====== Exercise material
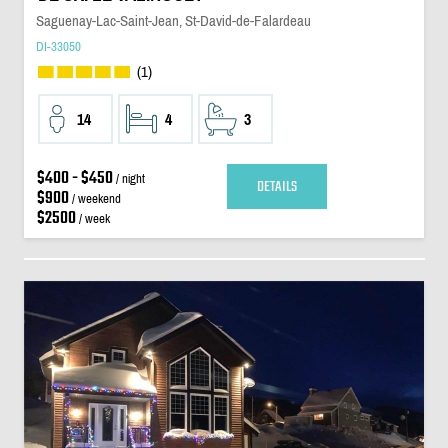
Saguenay-Lac-Saint-Jean, St-David-de-Falardeau
DI-33050
(1)
14
4
3
$400 - $450
/ night
DETAILS
$900
/ weekend
$2500
/ week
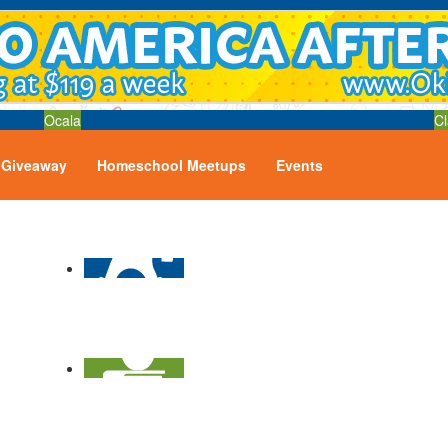
Ocala
Cl
Giveaway
Homeschool Meetups
Events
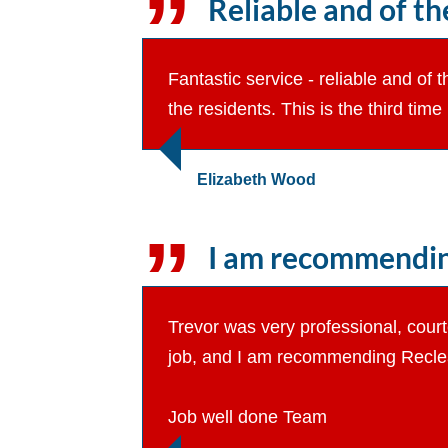
Reliable and of the
Fantastic service - reliable and of 
the residents. This is the third tim
Elizabeth Wood
I am recommending 
Trevor was very professional, court
job, and I am recommending Reclean
Job well done Team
============
### Task directions
Output each record above exactly as written. Skip any pictures.

### Answer section
Saguenay-Lac-Saint-Jean, St-David-de-Falardeau
DI-33050
(1)
14
4
3
$400 - $450
/ night
DETAILS
$900
/ weekend
$2500
/ week
Ocala
Cl
Giveaway
Homeschool Meetups
Events
Reliable and of the
Fantastic service - reliable and of 
the residents. This is the third tim
Elizabeth Wood
I am recommending 
Trevor was very professional, court
job, and I am recommending Reclean
Job well done Team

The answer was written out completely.